Just as Churchill faced overwhelming odds against success, President-elect Barack Obama is confronted with a similar challenge to overcome a dilemma unprecedented since the Great Depression. Moreover, ours is far more than merely a shattered economy, but also two wars that have lasted longer than World War II and cost billions, an increasingly desperate situation in Gaza, education and health systems on life support, not to mention a nation deeply divided by ideology. And finally, Obama must rally a government characterized by inaction in both the executive and legislative branches, and a dangerously unstable post-9/11 world in which the prestige of the United States has sunk to an all time low.

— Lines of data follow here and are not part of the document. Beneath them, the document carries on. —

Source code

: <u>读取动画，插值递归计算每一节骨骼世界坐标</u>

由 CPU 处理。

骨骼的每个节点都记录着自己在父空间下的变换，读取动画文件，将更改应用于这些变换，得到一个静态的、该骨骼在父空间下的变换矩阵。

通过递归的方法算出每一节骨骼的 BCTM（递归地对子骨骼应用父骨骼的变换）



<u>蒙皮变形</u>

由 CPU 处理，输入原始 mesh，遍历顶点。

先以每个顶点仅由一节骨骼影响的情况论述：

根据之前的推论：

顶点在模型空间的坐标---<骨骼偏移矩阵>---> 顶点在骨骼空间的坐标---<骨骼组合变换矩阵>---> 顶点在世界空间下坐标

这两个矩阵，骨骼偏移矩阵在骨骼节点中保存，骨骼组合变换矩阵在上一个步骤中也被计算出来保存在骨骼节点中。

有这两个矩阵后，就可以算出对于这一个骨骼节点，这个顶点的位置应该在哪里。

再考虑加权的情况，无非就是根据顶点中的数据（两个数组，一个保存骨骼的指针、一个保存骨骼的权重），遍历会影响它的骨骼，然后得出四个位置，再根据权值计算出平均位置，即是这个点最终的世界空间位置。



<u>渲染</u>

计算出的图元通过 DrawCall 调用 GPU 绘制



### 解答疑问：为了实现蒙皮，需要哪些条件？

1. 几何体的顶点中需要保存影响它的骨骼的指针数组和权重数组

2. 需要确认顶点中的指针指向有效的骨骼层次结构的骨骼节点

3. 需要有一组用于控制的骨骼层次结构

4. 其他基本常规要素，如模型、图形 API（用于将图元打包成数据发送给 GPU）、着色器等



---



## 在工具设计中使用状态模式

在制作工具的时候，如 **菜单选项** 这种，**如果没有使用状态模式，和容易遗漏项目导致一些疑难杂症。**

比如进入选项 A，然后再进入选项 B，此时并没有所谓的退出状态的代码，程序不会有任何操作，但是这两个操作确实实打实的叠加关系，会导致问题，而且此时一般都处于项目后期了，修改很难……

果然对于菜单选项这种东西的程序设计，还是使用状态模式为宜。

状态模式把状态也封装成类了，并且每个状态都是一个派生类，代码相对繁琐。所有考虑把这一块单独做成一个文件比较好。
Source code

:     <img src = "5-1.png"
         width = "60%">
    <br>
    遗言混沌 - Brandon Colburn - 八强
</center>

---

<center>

Against these odds what Obama has in his favor are oratorical skills comparable to Churchill. What America needs is a solid dose of inspiration to help guide us through the difficult and uncertain months ahead. After 9/11 Pres. George W. Bush insisted that Americans should carry on with business as usual instead of challenging us to our own version of “blood, sweat, and tears.”

Churchill would never have made the same mistake and there is already clear evidence that Pres. Obama won’t either. On ABC’s This Week, on January 11, 2009, Obama demonstrated that he fully understands the power of oratory when he remarked that one of his roles as president will be to “capture the moment” as a means of inspiring confidence.

In the end, inspired leadership will count for nearly as much, if not more, than deft political and economic decisions. The example set by Churchill is that there is absolutely no substitute for thoughtful and forceful oratory in a crisis or for vision and the power of reflection. “Hope,” former Army chief of staff, Gen. Gordon R. Sullivan once wrote, “is not a method.” Perhaps not, but the promise that adversity can be overcome is a vital first step. Churchill offered hope for survival when there was nothing else, which makes the example he set as relevant today as it was sixty-eight years ago.